- Short exercise 1 -
Answer these from the post about digging on Milkweed Farm:
(a) What size of digger did the writer consider hiring to do the job alone?
(b) What size was the machine Aaron used?
(c) What did the writer move out of the pond?
- Short exercise 2 -
Reproduce the post about digging on Milkweed Farm word for word, from "Separating top soil" up to and including "in this thing?".

- Text -
»»

Monday, 31 May 2010

There's digging and there's Digging

We hired a digger driver to come and level a spoil heap on Milkweed Farm. I contemplated hiring a 1.5 tonne digger and doing the work myself but I know that my digger driving skills are well below average. With a small machine and a semi-skilled driver, the job could take a week. With Aaron and his ability to use a digger that borders on artistry, and an 8.5 tonne machine, it would take a day. It was an easy decision to make.

Our acre of spoil with a tremendous crop of nettles

Aaron had polio as a child and walks with the aid of sticks, but it doesn't stop him driving his tractor towing this monstrous digger down tiny back lanes, getting it loaded and unloaded, and manoeuvring it like the choreographer of a ballet. He's very good at what he does and he just gets on with it - that's my highest praise for anyone. I watched him, trying to pick up tips that could improve my own driving, watched how he started the task, how he separated the top soil and sub soil. It's not a skill you can pick up by watching. It takes hours of practice. You really do have to BE the machine. Zen and the Art of the Swing Shovel.

Separating top soil and subsoil

Aaron gamely offered to let me take her for a spin (quite literally as the machine can pivot 360 degrees on top of its tracks). I moved some of the silt out of the pond. He was right that the larger machine is easier to manoeuvre than the smaller ones, but I still need a lot more practice.

Where's the cup holder in this thing?

««

- Data extract -
»»

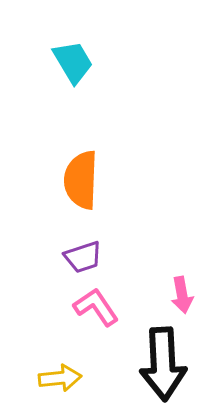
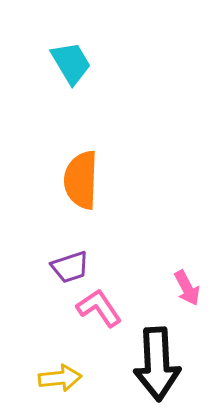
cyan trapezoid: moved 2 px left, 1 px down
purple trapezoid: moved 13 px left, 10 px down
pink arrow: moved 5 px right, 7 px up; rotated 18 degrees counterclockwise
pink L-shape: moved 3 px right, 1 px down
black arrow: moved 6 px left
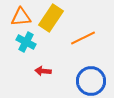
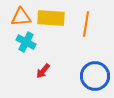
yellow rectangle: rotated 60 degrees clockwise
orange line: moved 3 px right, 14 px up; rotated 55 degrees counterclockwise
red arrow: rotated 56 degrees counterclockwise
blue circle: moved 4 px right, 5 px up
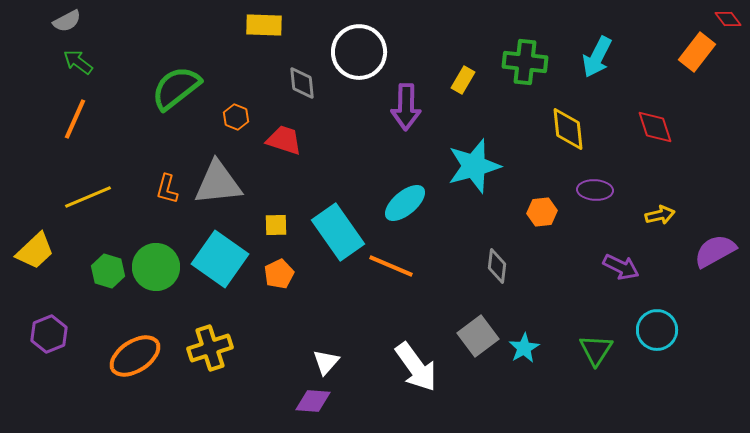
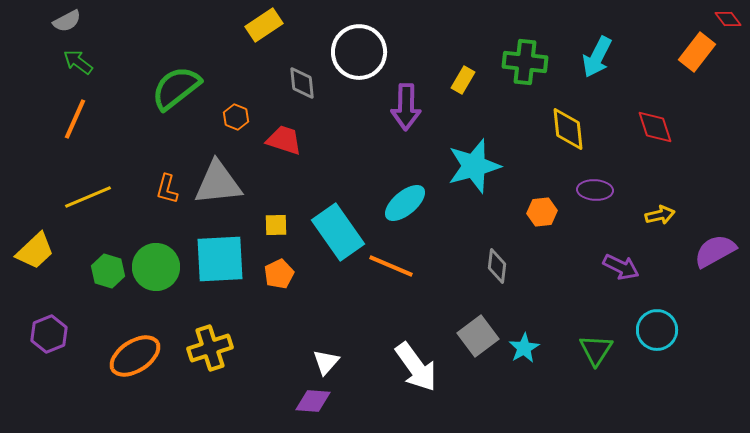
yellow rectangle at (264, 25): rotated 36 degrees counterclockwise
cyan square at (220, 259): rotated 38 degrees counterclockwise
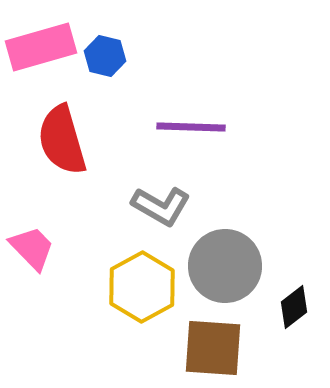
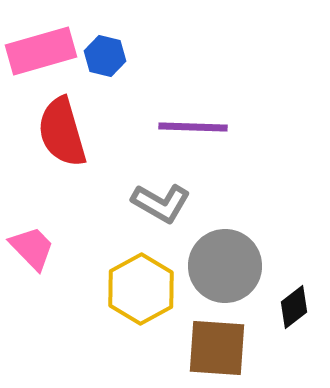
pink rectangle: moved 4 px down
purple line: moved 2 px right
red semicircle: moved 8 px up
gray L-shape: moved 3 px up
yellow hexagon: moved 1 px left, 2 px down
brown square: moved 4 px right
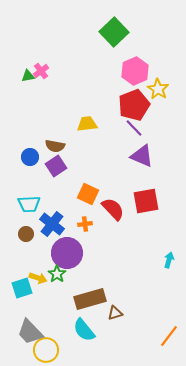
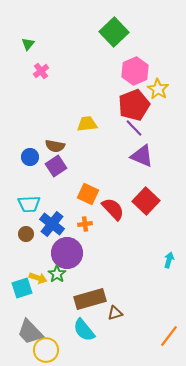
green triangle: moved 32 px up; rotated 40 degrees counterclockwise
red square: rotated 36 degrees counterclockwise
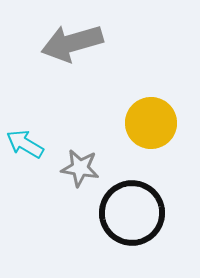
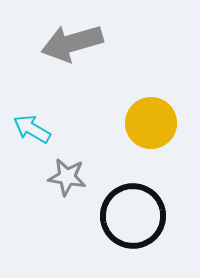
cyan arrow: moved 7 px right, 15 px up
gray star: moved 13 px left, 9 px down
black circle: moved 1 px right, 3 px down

««

- Reply 1 -
(a) A 1.5 tonne digger.
(b) 8.5 tonnes.
(c) Some of the silt.

- Reply 2 -
Separating top soil and subsoil

Aaron gamely offered to let me take her for a spin (quite literally as the machine can pivot 360 degrees on top of its tracks). I moved some of the silt out of the pond. He was right that the larger machine is easier to manoeuvre than the smaller ones, but I still need a lot more practice.

Where's the cup holder in this thing?